New Models - MG ZT

MG ZT Expansion: MG Rover Australia is set to expand the MG ZT model range with the addition of the supercharged ZT220S.

Expansion: MG Rover Australia is set to expand the MG ZT model range with the addition of the supercharged ZT220S.

Local ingenuity adds diversity to the MG ZT sports sedan range

WHILE the rumbling rear-wheel drive MG ZT260 is rightfully the kingpin act, the British sports specialist has actually updated its entire ZT range, and it goes on sale in Australia in September.

Put the V8 to one side and what you get is a logical – if minor – refresh, a rationalisation of the local range by importer MG Rover Australia and the introduction of a unique model with plenty of Down Under ingenuity.

But back to basics first. The ZT is fundamentally a hot version of the Rover 75, until now offered here only as a normally aspirated 2.5-litre V6, albeit in two different specification levels and with the choice of sedan and estate bodyshapes.

But MGRA has now deleted the “+” equipment level, while the ZT-T estate model has also gone the way of the dodo.

It’s not all simplification of course. Apart from the V8 (on which you can find a separate story within the ‘New Models’ section of GoAuto), MGRA has also introduced a supercharged version of ZT, labeled the ZT220S.

This is a local project, done in co-operation with West Australian-based Australian Automotive Components through its Sprintex brand. There’s a 20 per cent power and torque boost over the standard model.

In raw figures that means a power output of 165kW at 6400rpm and a peak torque rating of 288Nm at 4100rpm from the Rover Group 2.5-litre V6.

The base ZT190 produces 140kW at 6500rpm and 245Nm at 4000rpm. The auto version, the ZT180, produces 133kW at 6500rpm and 240Nm at 4000rpm. Both manual and auto versions of the 220 have identical ratings.

An interesting thing about “S” is that while it is under consideration by headquarters in the UK, there’s a lot of work to be done before the factory will sign off on it. But MGRA is confident enough in the quality of its product to stand by it with a full warranty.

There’s been some styling tweaks performed by esteemed stylist Peter Stevens and his crew

Certainly, it’s not like the factory hasn’t looked at force induction itself in the past, lashing up a twin turbo V6 as an experiment a couple of years ago. The supercharger though, shapes as a simpler solution for this style of engine.

Pricing is up across the board for ZT. The ZT190 manual rises $3000 to $59,990 and the ZT180 automatic $4000 to $60,990. For the Sprintex tuning kit add $9900. The manual only ZT260 is $89,990.

But there’s been a boost to standard equipment to make up for that, now including leather seats, CD stacker, MP3 compatible sound system, power-adjust front seats, dual-zone automatic air-conditioning and trip computer.

There’s also been some styling tweaks performed by esteemed stylist Peter Stevens and his crew.

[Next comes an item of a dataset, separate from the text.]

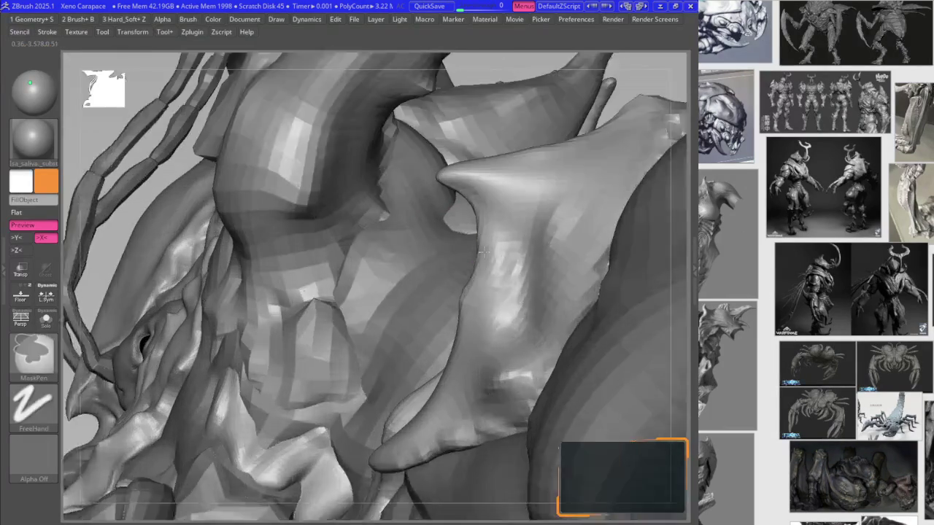
{"action": "key", "text": "ctrl+z"}
{"action": "key", "text": "ctrl+z"}
{"action": "key", "text": "ctrl+z"}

Changes include a face inspired by the SV supercar, incorporating a more prominent MG family radiator grille, updated alloy wheel designs, halogen projector units and a revised lip spoiler on the boot.

Inside there are new seat bolsters, new instrumentation and backlighting, a revised dashboard and console texture finish, and improved rear legroom with reprofiled seat cushions and squabs.

Mechanically, the factory’s focus has been on the chassis, easing the suspension settings a little to offer more travel in an effort to take the edge off the ride firmness.

MG ZT pricing
MG ZT190 $59,990
MG ZT180 (a) $60,000
MG ZT220S $69,890
MG ZT220S (a) $70,890
MG ZT260 $89,990


WITH only a brief period in the ZT220S, it is difficult to draw firm conclusions, particularly as the car available on the launch program was the old model, with the firmer suspension setting.

But on the relatively smooth roads the car was sampled in the Hunter Valley, it hardly proved to be an issue. Yes, the car rode firm, but it was not uncomfortable. In fact the raw edge would appeal to some people.

The same can be said about the supercharger for that matter.

The standard ZT KV6 is an earnest if slightly hoarse trier which impresses for its honesty, but not a huge amount more. It’s not a real sports engine in the way, say, a Honda V-Tec engine is.

But add the supercharger and there’s a whole new character and urgency injected. It’s a logical stepping stone in terms of both price and performance between ZT190 and ZT260.

It’s not overwhelming, but it is quick. Capable of whistling (and I do mean whistle. It’s a noise that’s constantly with you) up to reasonable speeds very quickly. For traffic cut and thrust and overtaking ability it’s a big leap ahead of the normally-aspirated car.

For the record, MGRA claims the ZT220S manual will reach 100km/h from a standing start in approximately 7.1 seconds. Feels like it too.

This is a quality front-wheel drive chassis so the extra power and torque don’t seem to have too many impacts on the drive experience. There isn’t much evidence of torque steer or wheelspin, although it can be provoked.

Like we said, a hard car to fully assess in 20 minutes, but certainly one that shows promise.